● Task requirements
Write out the lines of the following records word for word, leaving out the pictures.

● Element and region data
● ● ● ● ● ● ●

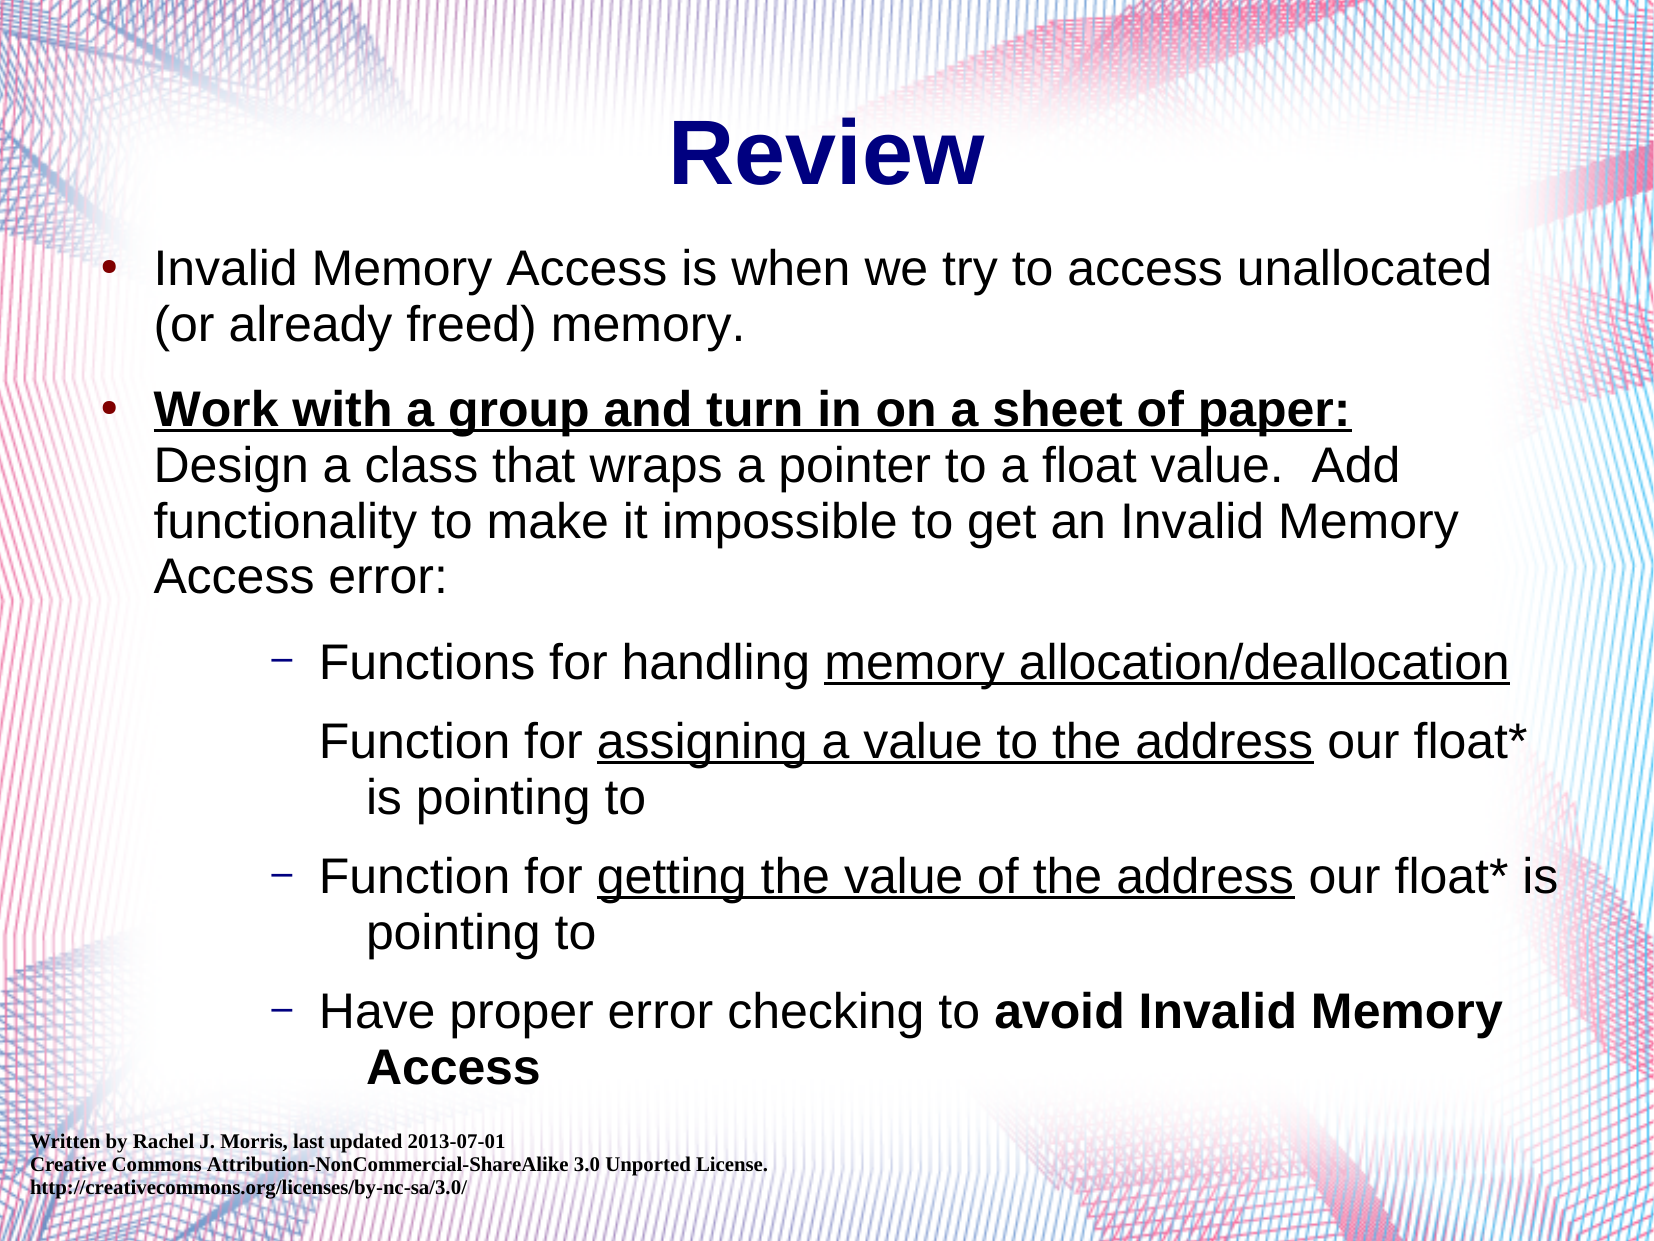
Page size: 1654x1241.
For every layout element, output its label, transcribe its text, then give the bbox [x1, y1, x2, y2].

title Review [82, 49, 1571, 240]
list Invalid Memory Access is when we try to access unallocated (or already freed) memory. Work with a group and turn in on a sheet of paper: Design a class that wraps a pointer to a float value. Add functionality to make it impossible to get an Invalid Memory Access error: Functions for handling memory allocation/deallocation Function for assigning a value to the address our float* is pointing to Function for getting the value of the address our float* is pointing to Have proper error checking to avoid Invalid Memory Access [82, 240, 1571, 1096]
picture [0, 0, 1654, 1241]
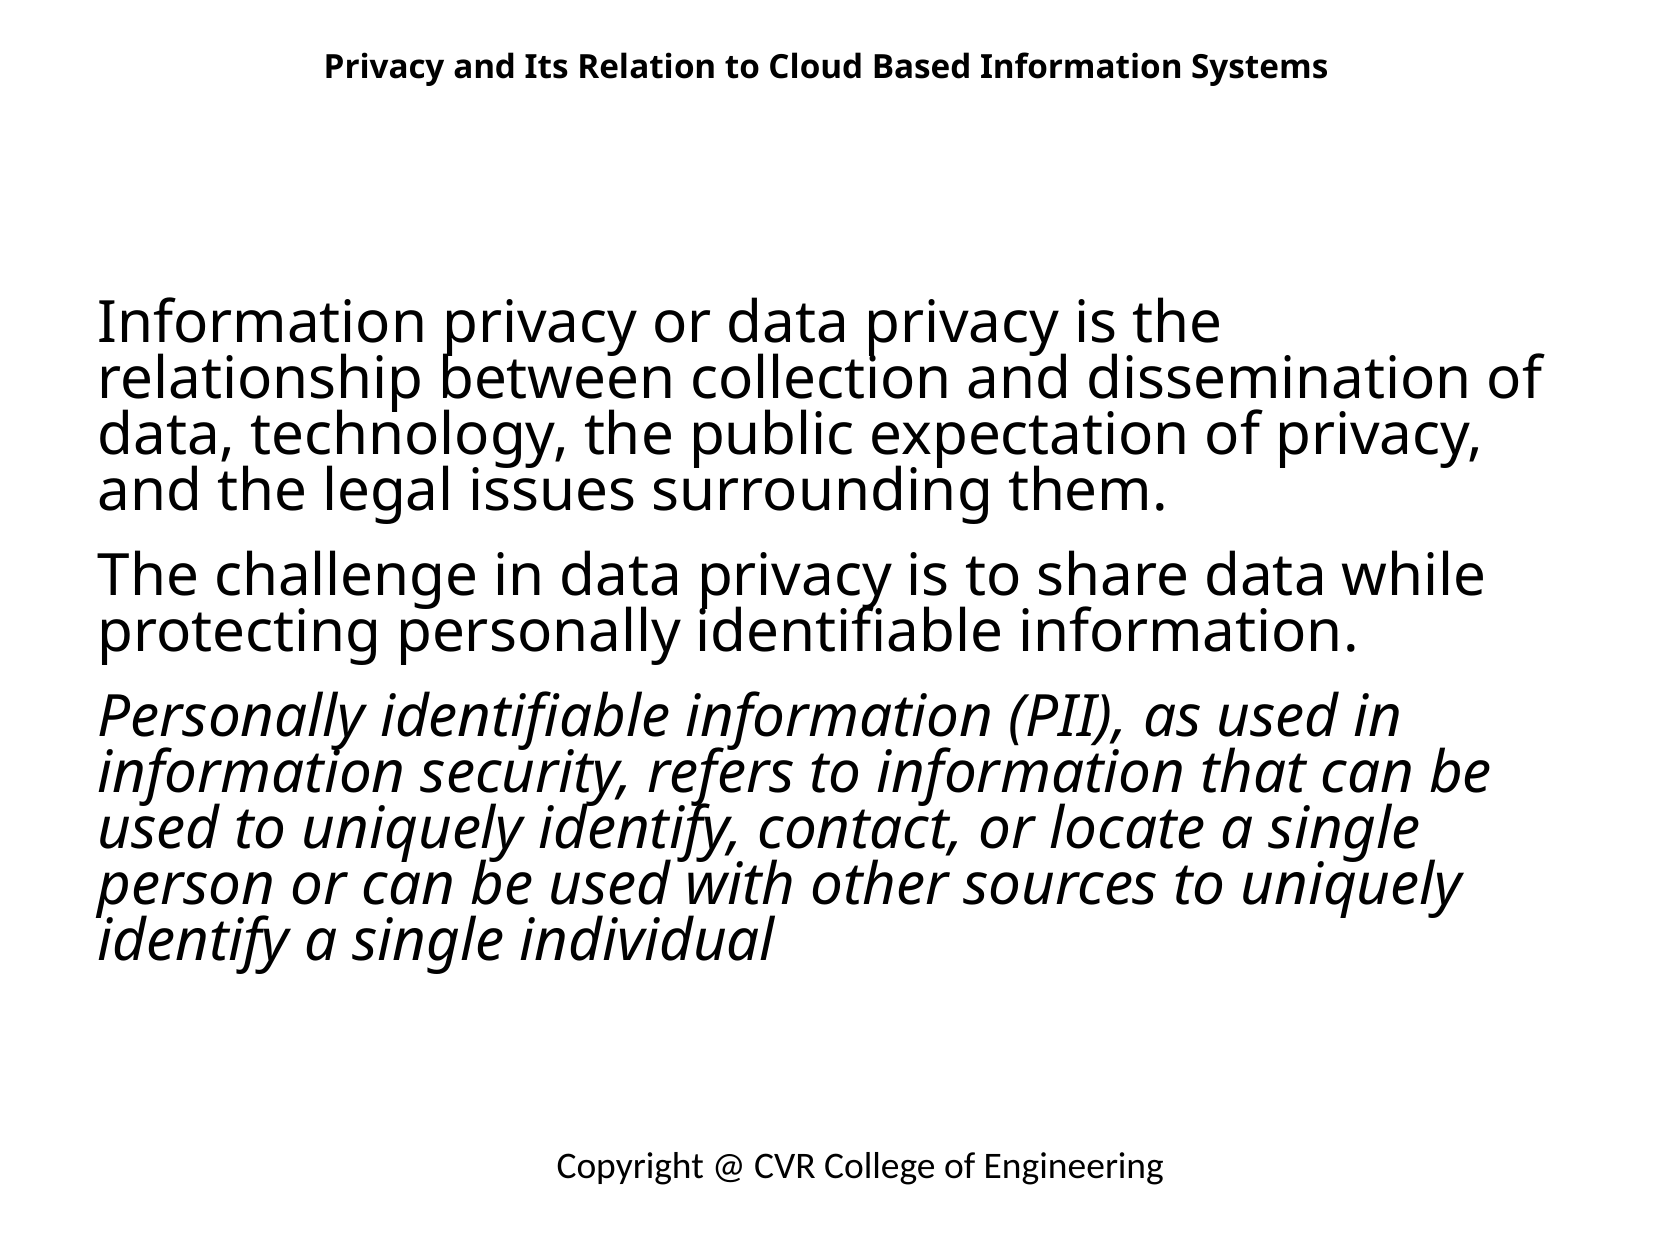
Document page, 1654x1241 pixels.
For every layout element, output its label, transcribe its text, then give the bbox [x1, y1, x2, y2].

● ● ● ● ● ● ●

● Right answer
Page size: 1654x1241.
For every layout element, output its label, transcribe its text, then give the bbox [x1, y1, x2, y2].

title Review [82, 49, 1571, 240]
list Invalid Memory Access is when we try to access unallocated (or already freed) memory. Work with a group and turn in on a sheet of paper: Design a class that wraps a pointer to a float value. Add functionality to make it impossible to get an Invalid Memory Access error: Functions for handling memory allocation/deallocation Function for assigning a value to the address our float* is pointing to Function for getting the value of the address our float* is pointing to Have proper error checking to avoid Invalid Memory Access [82, 240, 1571, 1096]
picture [0, 0, 1654, 1241]
Document page, 1654x1241 pixels.
For every layout element, output its label, transcribe its text, then give the bbox [x1, y1, x2, y2].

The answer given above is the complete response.